ACTIVITY =>
How many separate lines in this material contain the string "Unauthorized"? Respond with the number alone.

SUPPLIED MATERIAL =>
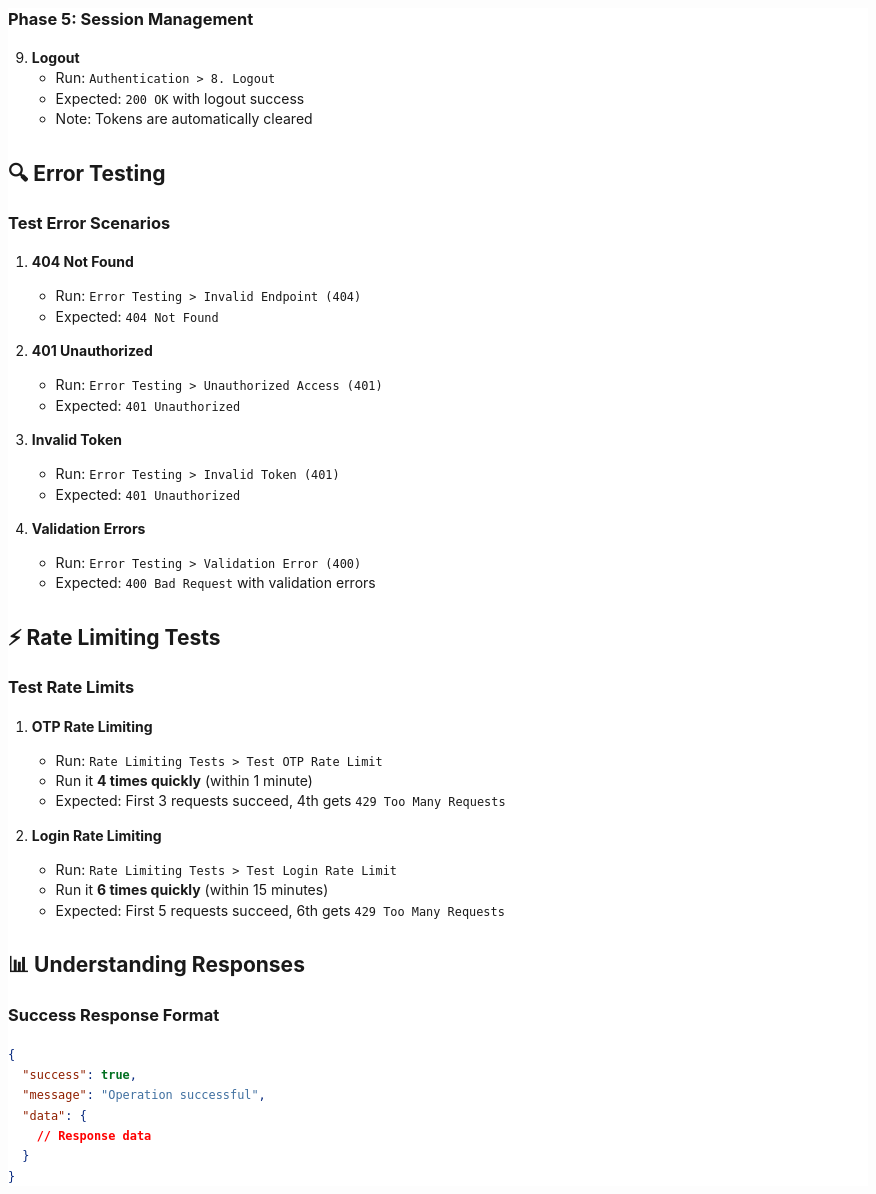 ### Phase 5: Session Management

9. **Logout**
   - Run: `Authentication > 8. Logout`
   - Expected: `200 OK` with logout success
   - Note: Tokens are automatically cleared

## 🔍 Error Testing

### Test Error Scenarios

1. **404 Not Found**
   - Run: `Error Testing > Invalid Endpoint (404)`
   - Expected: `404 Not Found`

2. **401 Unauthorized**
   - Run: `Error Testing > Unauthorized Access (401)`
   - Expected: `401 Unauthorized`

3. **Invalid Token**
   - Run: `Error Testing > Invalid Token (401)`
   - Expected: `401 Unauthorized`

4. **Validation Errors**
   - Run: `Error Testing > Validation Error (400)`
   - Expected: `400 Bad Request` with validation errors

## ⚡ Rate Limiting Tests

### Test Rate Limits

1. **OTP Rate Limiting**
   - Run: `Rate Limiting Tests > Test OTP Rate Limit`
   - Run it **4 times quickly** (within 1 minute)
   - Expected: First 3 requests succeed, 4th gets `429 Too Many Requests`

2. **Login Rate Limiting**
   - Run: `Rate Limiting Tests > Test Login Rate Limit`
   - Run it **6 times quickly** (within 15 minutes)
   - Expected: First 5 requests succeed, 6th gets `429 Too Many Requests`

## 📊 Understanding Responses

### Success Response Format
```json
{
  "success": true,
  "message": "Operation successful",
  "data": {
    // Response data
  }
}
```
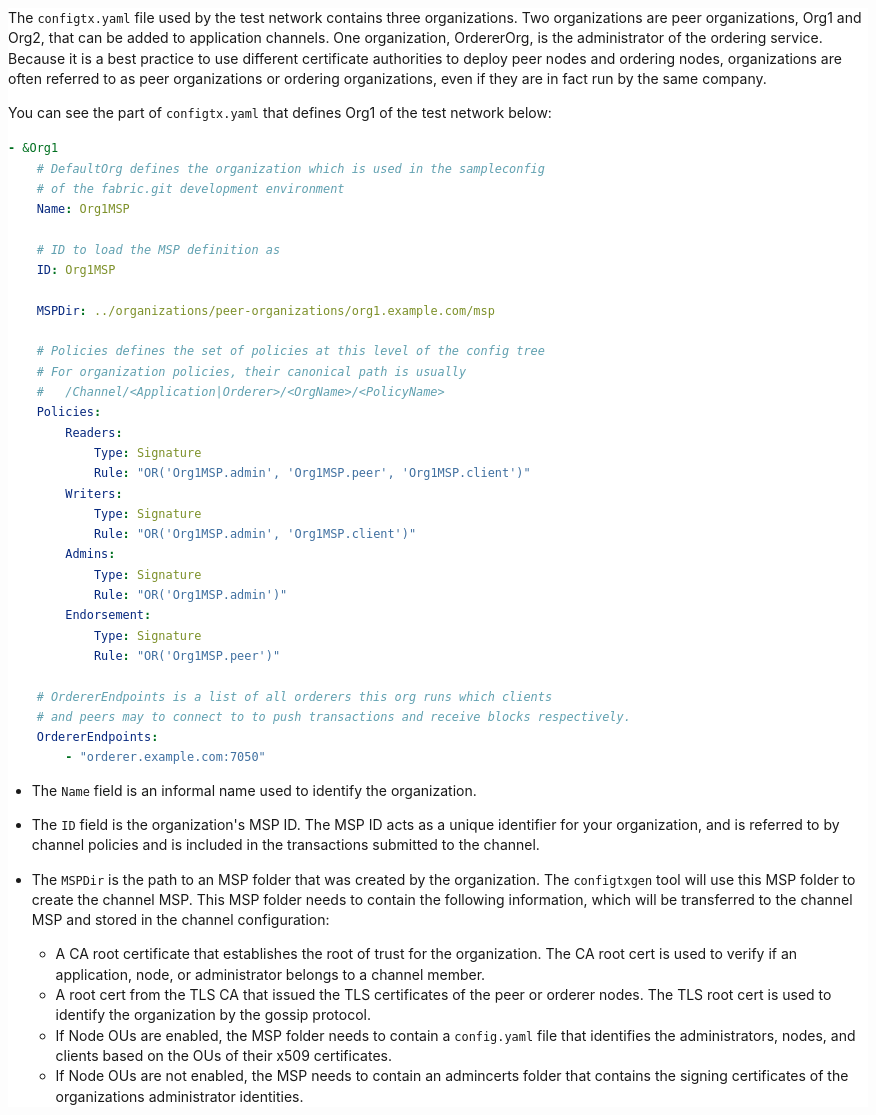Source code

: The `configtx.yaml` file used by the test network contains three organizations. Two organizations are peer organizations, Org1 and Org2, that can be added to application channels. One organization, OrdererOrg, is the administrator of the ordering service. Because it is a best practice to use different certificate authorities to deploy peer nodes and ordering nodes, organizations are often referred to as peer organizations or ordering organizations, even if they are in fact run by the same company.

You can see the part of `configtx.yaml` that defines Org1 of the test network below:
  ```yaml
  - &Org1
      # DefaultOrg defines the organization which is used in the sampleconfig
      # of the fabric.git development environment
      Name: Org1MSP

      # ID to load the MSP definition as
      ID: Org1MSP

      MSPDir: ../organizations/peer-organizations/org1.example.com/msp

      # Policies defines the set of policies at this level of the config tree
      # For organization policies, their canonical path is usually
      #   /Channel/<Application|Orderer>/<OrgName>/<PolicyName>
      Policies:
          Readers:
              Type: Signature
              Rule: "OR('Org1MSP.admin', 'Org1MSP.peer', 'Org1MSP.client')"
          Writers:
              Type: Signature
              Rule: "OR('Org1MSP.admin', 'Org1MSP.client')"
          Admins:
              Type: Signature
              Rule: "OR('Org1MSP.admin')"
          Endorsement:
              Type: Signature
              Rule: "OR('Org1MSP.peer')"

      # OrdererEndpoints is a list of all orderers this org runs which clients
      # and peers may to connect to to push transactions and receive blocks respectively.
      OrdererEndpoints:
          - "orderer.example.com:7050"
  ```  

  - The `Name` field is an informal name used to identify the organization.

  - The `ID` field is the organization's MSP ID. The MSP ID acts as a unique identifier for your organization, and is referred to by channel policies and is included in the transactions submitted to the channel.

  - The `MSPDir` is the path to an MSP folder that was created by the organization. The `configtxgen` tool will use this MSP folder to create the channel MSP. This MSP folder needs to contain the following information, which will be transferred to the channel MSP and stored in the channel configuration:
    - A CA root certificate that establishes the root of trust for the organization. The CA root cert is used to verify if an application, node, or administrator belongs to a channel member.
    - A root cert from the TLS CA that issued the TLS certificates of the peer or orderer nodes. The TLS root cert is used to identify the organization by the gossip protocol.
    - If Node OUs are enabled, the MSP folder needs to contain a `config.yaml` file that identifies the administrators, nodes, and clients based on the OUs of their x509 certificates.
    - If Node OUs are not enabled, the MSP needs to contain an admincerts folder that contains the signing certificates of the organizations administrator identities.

* * *

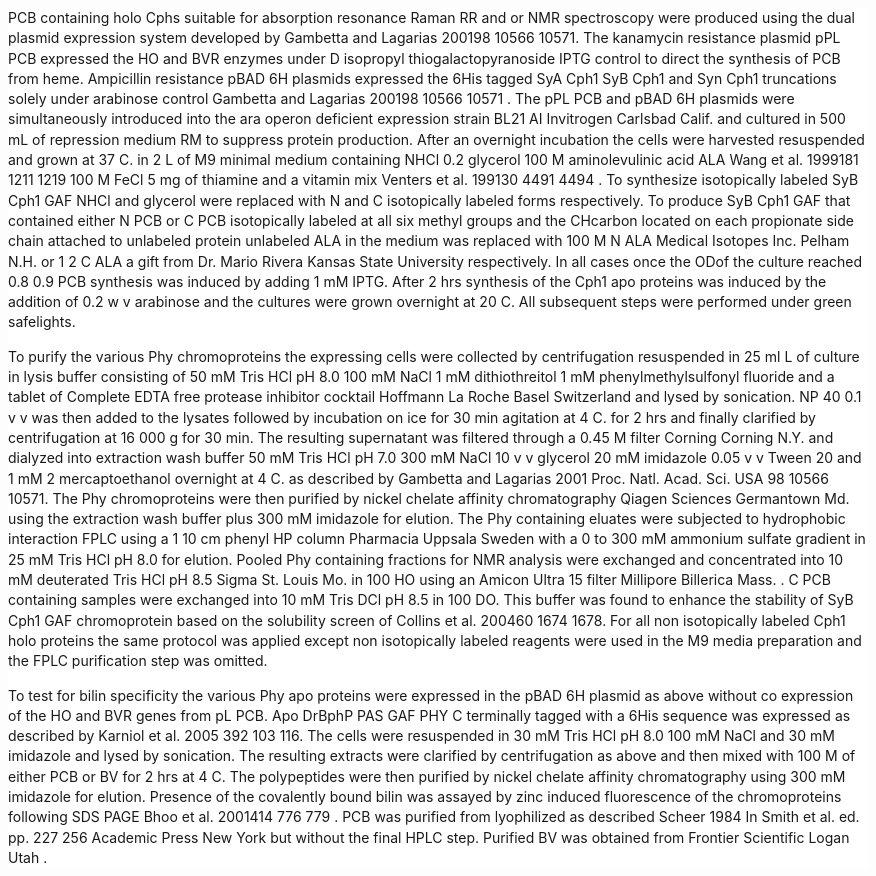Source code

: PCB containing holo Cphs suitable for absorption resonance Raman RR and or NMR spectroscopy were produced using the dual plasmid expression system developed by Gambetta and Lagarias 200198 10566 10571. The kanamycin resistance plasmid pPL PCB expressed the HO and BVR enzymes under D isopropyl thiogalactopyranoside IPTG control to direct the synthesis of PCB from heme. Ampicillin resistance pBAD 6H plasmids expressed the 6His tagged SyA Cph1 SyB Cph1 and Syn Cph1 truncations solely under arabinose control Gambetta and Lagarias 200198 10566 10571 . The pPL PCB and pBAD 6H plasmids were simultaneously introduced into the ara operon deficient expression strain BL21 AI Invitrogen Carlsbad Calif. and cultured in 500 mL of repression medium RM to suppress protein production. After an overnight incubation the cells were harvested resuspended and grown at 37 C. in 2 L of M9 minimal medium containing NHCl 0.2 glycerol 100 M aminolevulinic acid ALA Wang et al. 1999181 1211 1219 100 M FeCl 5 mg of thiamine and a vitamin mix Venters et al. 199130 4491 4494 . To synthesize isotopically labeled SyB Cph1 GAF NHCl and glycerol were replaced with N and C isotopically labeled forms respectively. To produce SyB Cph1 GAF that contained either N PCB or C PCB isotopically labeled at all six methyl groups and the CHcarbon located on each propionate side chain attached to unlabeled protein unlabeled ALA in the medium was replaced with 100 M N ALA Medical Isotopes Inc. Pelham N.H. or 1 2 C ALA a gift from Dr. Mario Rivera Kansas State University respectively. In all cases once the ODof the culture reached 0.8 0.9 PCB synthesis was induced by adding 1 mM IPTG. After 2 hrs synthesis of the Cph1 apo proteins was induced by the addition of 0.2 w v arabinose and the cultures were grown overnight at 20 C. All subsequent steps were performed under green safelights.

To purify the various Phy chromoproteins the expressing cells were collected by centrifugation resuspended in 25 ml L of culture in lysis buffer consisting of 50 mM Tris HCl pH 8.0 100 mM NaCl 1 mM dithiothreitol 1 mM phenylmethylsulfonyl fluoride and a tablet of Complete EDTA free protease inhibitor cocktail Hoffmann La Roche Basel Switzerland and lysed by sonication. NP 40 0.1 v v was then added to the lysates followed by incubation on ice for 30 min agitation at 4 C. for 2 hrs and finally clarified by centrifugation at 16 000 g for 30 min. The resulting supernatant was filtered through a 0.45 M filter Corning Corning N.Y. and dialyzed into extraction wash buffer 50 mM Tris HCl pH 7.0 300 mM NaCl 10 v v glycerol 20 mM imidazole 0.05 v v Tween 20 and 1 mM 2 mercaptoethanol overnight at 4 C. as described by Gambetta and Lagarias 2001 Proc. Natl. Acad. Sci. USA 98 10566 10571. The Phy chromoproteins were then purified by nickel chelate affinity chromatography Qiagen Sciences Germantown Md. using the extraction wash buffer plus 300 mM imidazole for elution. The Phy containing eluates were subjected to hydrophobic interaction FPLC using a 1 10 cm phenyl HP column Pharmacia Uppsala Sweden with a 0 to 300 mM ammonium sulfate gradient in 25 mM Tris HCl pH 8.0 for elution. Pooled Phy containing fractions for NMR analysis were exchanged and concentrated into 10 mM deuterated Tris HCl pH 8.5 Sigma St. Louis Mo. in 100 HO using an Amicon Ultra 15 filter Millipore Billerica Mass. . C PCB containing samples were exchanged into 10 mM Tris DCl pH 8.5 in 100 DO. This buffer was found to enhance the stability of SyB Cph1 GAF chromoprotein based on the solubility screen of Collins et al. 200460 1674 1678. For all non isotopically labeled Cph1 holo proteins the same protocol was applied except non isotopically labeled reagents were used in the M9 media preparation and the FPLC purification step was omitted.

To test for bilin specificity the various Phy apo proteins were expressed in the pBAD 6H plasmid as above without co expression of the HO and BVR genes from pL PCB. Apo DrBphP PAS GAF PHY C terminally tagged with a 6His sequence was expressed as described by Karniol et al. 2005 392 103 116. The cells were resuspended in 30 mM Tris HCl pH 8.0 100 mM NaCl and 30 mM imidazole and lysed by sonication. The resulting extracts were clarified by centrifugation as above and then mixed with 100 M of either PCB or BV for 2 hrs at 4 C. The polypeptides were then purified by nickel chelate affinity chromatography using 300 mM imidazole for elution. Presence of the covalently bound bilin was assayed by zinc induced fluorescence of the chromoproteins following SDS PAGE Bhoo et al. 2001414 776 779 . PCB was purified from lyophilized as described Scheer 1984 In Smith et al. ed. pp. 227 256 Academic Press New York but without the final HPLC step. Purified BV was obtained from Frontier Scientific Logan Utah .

SOLUTION BELOW =>
4